As construed here, Aspleniaceae comprise a single, huge, extremely diverse genus, Asplenium. A satisfactory taxonomic division into subgenera or satellite genera has not been possible because of the absence of any significant gaps. Various segregates have been proposed (e.g., Camptosorus, Phyllitis, Ceterach, Pleurosorus), but numerous "intergeneric" hybrids occur.
The members of Asplenium are popular with plant evolutionists, field naturalists, and fern gardeners, not only because of the interesting morphology of the plants but also because of their remarkable ability to form spectacular hybrids, often combining dramatically different leaf shapes. In North America, 23 diploid hybrids and allopolyploids have been recorded. At least two of these hybrid combinations occur as both sterile diploids and their fertile allotetraploid derivatives. Only those hybrids that are reproductively competent (through vigorous clone-forming by root proliferations or apogamy, or rarely through sexual reproduction) are treated in the key and fully described below.
Only about two-fifths of the reproductively competent species are believed to be cladistically divergent species; the other three-fifths are of hybrid origin (allopolyploids). For two of the allotetraploids, sterile diploids of the same parentage are also known. The most unusual allopolyploid phytogeographically is Asplenium adiantum-nigrum, the parents of which are known only in the Old World. These reticulate relationships are summarized in the reticulogram.

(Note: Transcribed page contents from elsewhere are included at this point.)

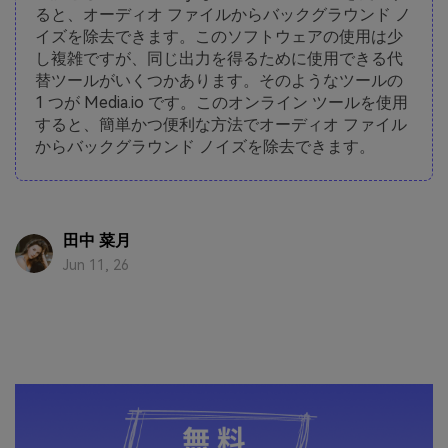
ると、オーディオ ファイルからバックグラウンド ノ
イズを除去できます。このソフトウェアの使用は少
し複雑ですが、同じ出力を得るために使用できる代
替ツールがいくつかあります。そのようなツールの
1 つが Media.io です。このオンライン ツールを使用
すると、簡単かつ便利な方法でオーディオ ファイル
からバックグラウンド ノイズを除去できます。
田中 菜月
Jun 11, 26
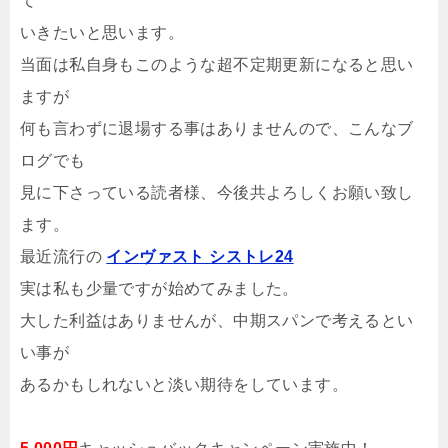
て
いきたいと思います。
当面は私自身もこのような超不定期更新になると思い
ますが
何も言わずに退場する事はありませんので、こんなブ
ログでも
見に下さっている読者様、今後共よろしくお願い致し
ます。
最近流行の
インヴァスト シストレ24
実は私も少量ですが始めてみました。
大した利益はありませんが、中期スパンで考えるとい
い事が
あるかもしれないと淡い期待をしています。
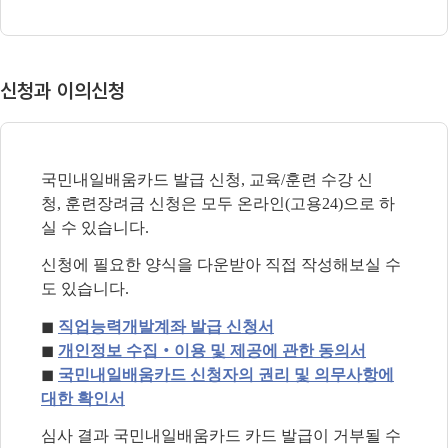
신청과 이의신청
국민내일배움카드 발급 신청
,
교육
/
훈련 수강 신
청
,
훈련장려금 신청은 모두 온라인
(
고용
24)
으로 하
실 수 있습니다
.
신청에 필요한 양식을 다운받아 직접 작성해보실 수
도 있습니다
.
◼
직업능력개발계좌 발급 신청서
◼
개인정보 수집
‧
이용 및 제공에 관한 동의서
◼
국민내일배움카드 신청자의 권리 및 의무사항에
대한 확인서
심사 결과 국민내일배움카드 카드 발급이 거부될 수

Polyploidy is widespread in Asplenium, and the chromosome numbers vary from 2 x to 6 x. Two species, Asplenium trichomanes and A. heterochroum, occur in different levels of polyploidy—2 x and 4 x, and 4 x and 6 x, respectively. The highest chromosome number known for Asplenium in North America is 2n = 216 (in A. trichomanes-dentatum and the hexaploid form of A. heterochroum). The only three apogamous taxa are A. monanthes (3 x), A. resiliens (3 x), and A. × heteroresiliens (5 x).
Genera 1, species ca. 700 (1 genus, 28 species, and 3 nothospecies in the flora).